A condition known as Persistent Genital Arousal Syndrome (PGAS), also known as Persistent Sexual Arousal Disorder (PSAD), is a complex and distressing problem that can occur in women. Sometimes used to describe women with high sexual desire - and at times equated with nymphomania - this condition is characterized by feelings of spontaneous and persistent physiological genital arousal that occur without any conscious awareness of sexual desire. (Goldmeier & Leiblum, 2006; Leiblum & Nathan, 2001).

The term nymphomania implies a strong interest and desire for sex, while in PGAS there is NO subjective wanting of sex - there is genital arousal without mental desire. If sexual behavior occurs, it is only in an attempt to quell the incessant sexual sensations, and orgasm often only makes it worse - it "feeds" the genital sensations rather than eliminates them. These feelings can persist for extended periods - days or weeks. Many women are embarrassed to report the problem to their health care provider and are relieved to learn that other women have similar complaints. (Leiblum & Nathan, 2002).

The etiology of the condition is mysterious and no single cause has been identified. In many women there may be a blend of soma and psyche. There is some thought that it may have some neurological similarities to Restless Leg Syndrome, as some research indicates a strong correlation between the presence of PGAS and Restless Leg Syndrome. (Waldinger and Schweitzer)

Prevalence of this disorder is unknown and at the present time no single treatment is recommended.
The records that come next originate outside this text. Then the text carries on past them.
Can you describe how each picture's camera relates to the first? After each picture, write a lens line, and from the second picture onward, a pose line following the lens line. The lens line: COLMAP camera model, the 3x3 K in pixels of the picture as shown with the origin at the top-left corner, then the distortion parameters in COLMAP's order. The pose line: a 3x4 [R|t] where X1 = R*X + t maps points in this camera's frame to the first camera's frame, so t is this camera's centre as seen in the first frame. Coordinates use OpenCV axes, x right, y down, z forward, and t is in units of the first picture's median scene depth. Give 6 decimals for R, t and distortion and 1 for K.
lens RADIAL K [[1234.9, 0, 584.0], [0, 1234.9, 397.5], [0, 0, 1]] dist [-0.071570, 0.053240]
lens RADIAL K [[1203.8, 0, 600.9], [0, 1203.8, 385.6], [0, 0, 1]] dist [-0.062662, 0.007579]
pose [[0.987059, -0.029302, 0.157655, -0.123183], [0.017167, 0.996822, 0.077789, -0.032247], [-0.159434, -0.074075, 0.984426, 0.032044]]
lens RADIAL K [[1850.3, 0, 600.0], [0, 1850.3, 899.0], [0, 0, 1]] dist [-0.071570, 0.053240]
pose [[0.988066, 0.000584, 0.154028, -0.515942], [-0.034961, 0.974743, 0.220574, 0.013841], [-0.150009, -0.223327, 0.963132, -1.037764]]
Various pharmacological/physical and psychological approaches have been utilized, and research is underway to further the understanding of this difficult problem. (Leiblum, Brown, & Wan, 2005).
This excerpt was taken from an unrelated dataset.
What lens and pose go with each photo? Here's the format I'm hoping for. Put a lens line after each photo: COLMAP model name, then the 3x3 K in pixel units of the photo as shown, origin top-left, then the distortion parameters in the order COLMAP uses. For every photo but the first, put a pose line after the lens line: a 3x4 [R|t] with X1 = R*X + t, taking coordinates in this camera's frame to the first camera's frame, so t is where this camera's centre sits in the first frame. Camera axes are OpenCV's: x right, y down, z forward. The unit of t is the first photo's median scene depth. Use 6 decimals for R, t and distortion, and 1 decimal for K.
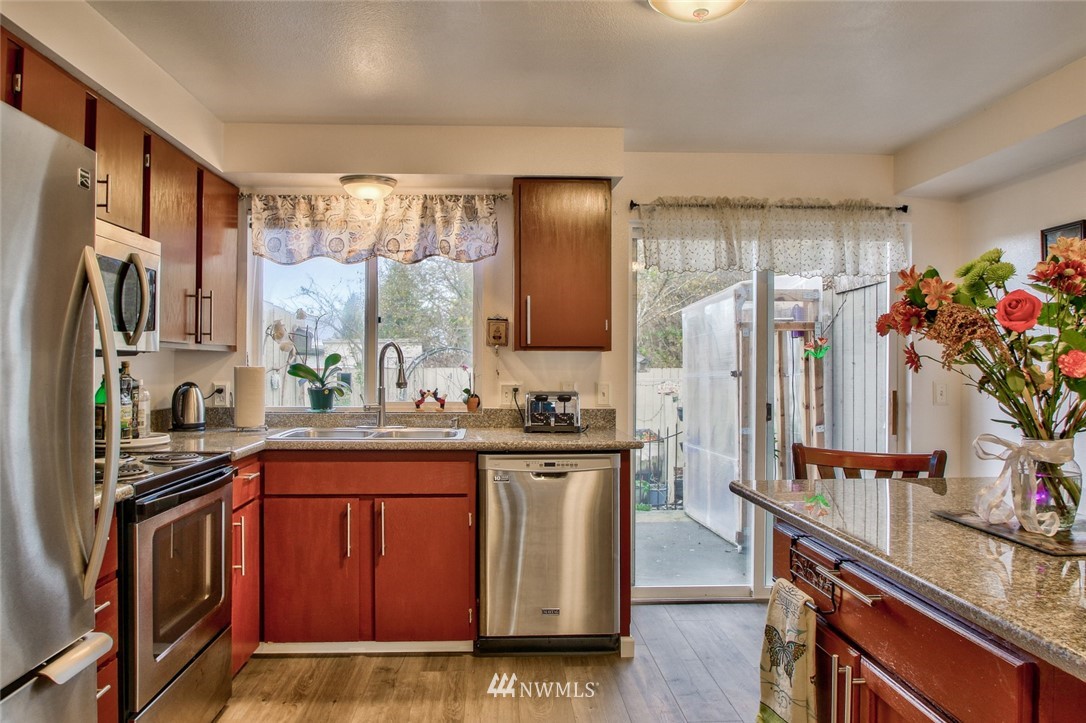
lens RADIAL K [[726.0, 0, 525.7], [0, 726.0, 366.8], [0, 0, 1]] dist [-0.034304, -0.002366]
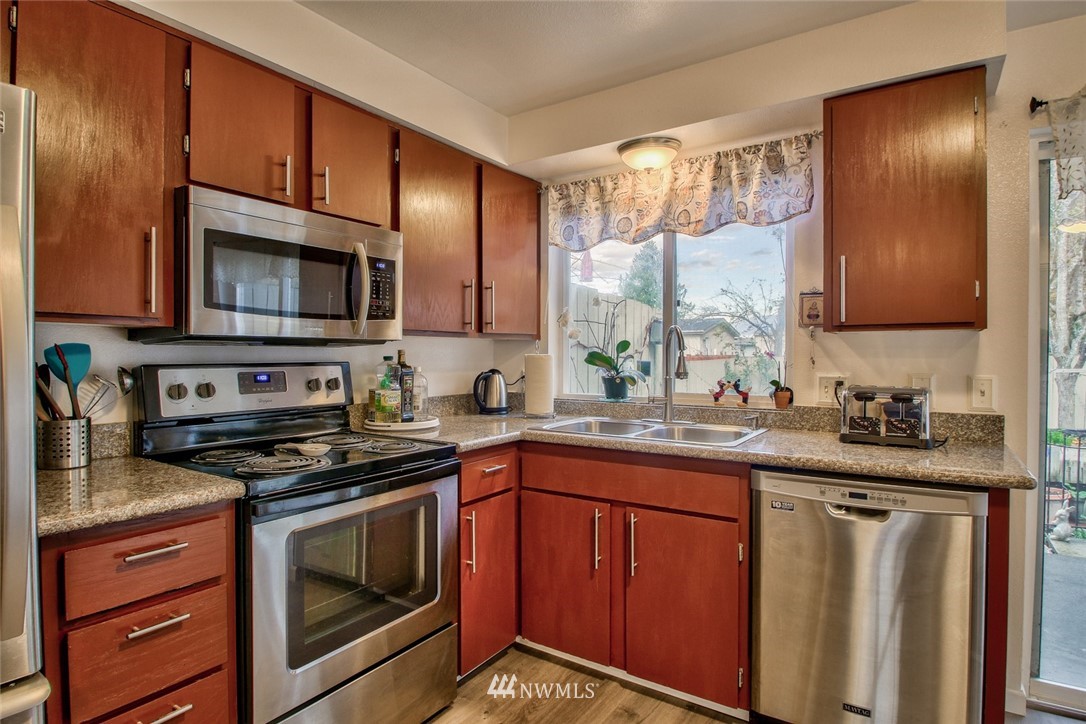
lens RADIAL K [[579.8, 0, 532.2], [0, 579.8, 361.9], [0, 0, 1]] dist [-0.007672, -0.010178]
pose [[0.801500, 0.003559, -0.597985, 0.099385], [0.002848, 0.999948, 0.009768, 0.002201], [0.597989, -0.009532, 0.801448, 0.339699]]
When Should a Non-specialist in Sexuality Refer a Case to a Specialist?

Non-specialists in sex therapy often wonder when they should refer or consider referring clients to a specialist in sex therapy. While there are no specific guidelines to determine this, the following areas should be considered in making a decision to refer.
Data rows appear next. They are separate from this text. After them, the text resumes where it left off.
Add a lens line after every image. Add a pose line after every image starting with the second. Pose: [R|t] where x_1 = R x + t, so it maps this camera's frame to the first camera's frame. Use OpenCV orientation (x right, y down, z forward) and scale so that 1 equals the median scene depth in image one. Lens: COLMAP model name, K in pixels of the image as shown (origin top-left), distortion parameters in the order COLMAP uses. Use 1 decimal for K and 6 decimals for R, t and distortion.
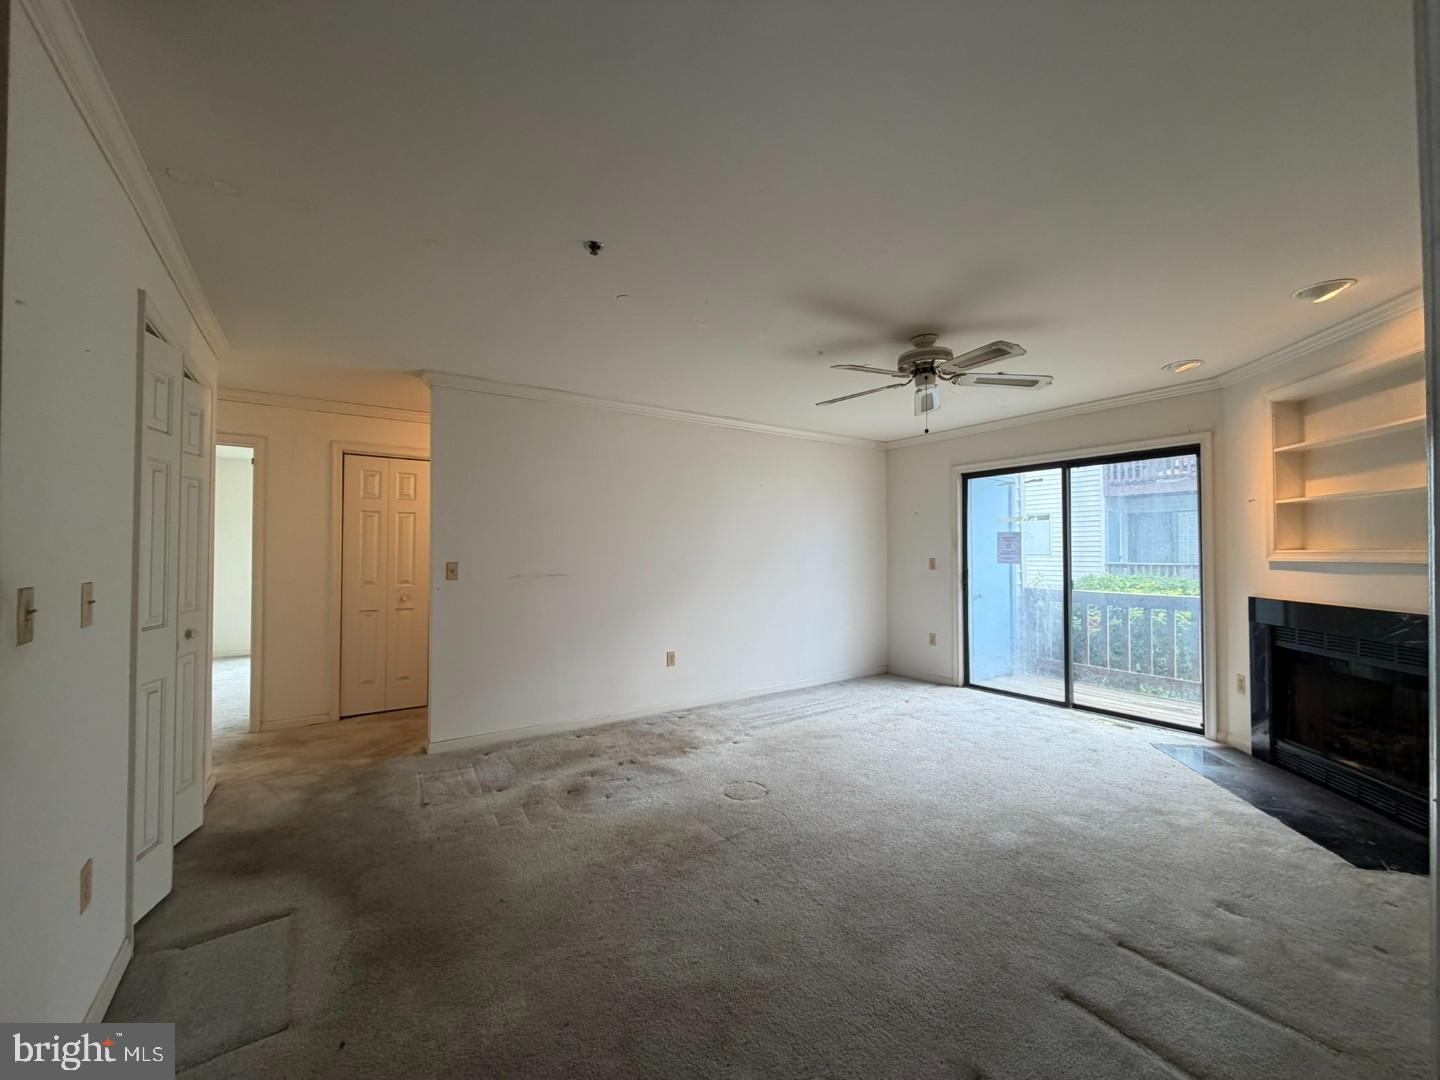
lens RADIAL K [[572.7, 0, 714.9], [0, 572.7, 540.3], [0, 0, 1]] dist [0.000612, 0.000159]
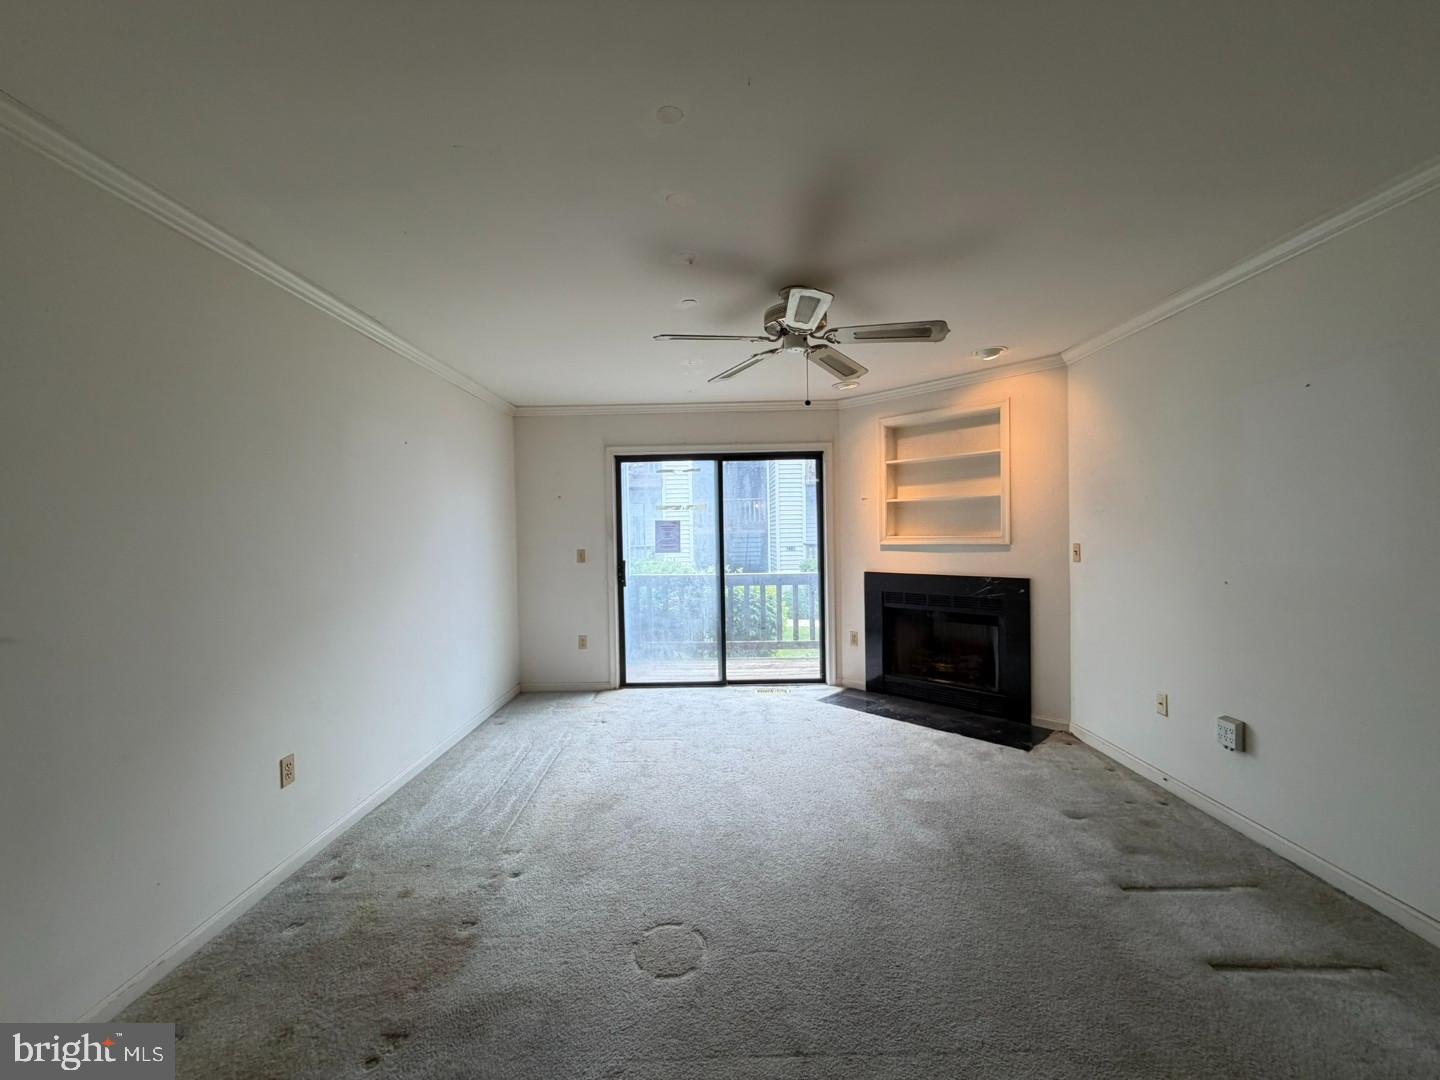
lens RADIAL K [[572.7, 0, 712.0], [0, 572.7, 540.1], [0, 0, 1]] dist [0.000612, 0.000159]
pose [[0.569923, -0.019844, 0.821459, -0.350396], [-0.000016, 0.999708, 0.024161, -0.006434], [-0.821698, -0.013783, 0.569756, 0.536343]]
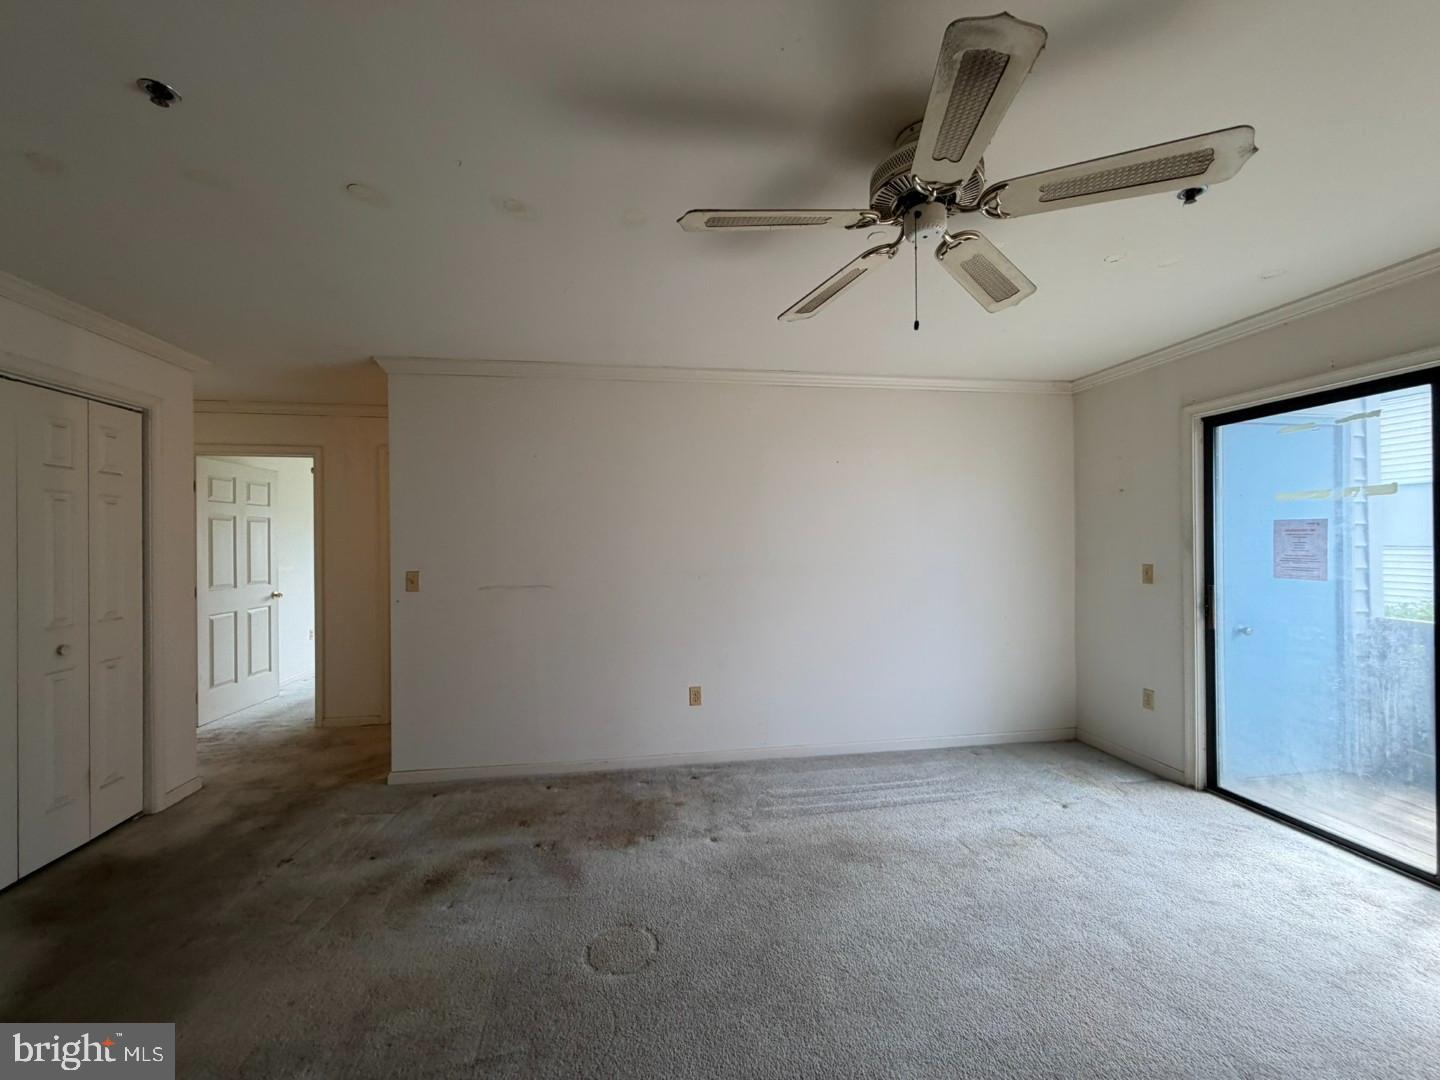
lens RADIAL K [[572.7, 0, 716.8], [0, 572.7, 539.4], [0, 0, 1]] dist [0.000612, 0.000159]
pose [[0.903809, -0.007929, -0.427863, 0.359292], [0.015677, 0.999771, 0.014589, -0.017332], [0.427649, -0.019893, 0.903726, 0.415929]]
1. The non-specialist’s knowledge base related to the client’s problem. For example, if a client is experiencing pain with sexual activity, how much does the therapist know about causes and treatments for a) anorgasmia, b) desire problems, c) erection problems, d) ejaculation problems, and e) specific pain disorders such as dyspareunia, vaginismus, and vulvodynia.
2. Therapists’ skill in dealing with sexuality issues.
3. Observation of clients’ progress - are they responding positively?
4. Therapists’ comfort with addressing sexuality issues and willingness to look at themselves in terms of what sexuality issues might evoke for them.
5. Are there parallels in a client’s life and the therapist’s life that may interfere with treatment, such as a husband who may be having an affair?
6. The therapist’s willingness to keep “secrets” if requested to do so.
7. The availability of resources for referral and treatment collaboration - OB/GYN physicians, Nurse Practitioners, Pelvic Floor Physical Therapists
9. Other resources the therapist has available for consultation - sexuality listserves made up of experts in the field, knowledgeable colleagues.
10. Personal boundaries - determining areas that may be better addressed by other specialists - for example, sex offenders, BDSM issues, survivors of child sexual abuse and other types of trauma.

Therapists interested in gaining more knowledge in working with sexuality issues can attend professional meetings, available throughout the year, put on by AASECT (American Association of Sexuality Educators, Counselors, and Therapists), SSTAR (The Society for Sex Therapy and Research), SSSS (The Society for the Scientific Study of Sexuality), and ISSWSH (International Society for the Study of Women’s Sexual Health).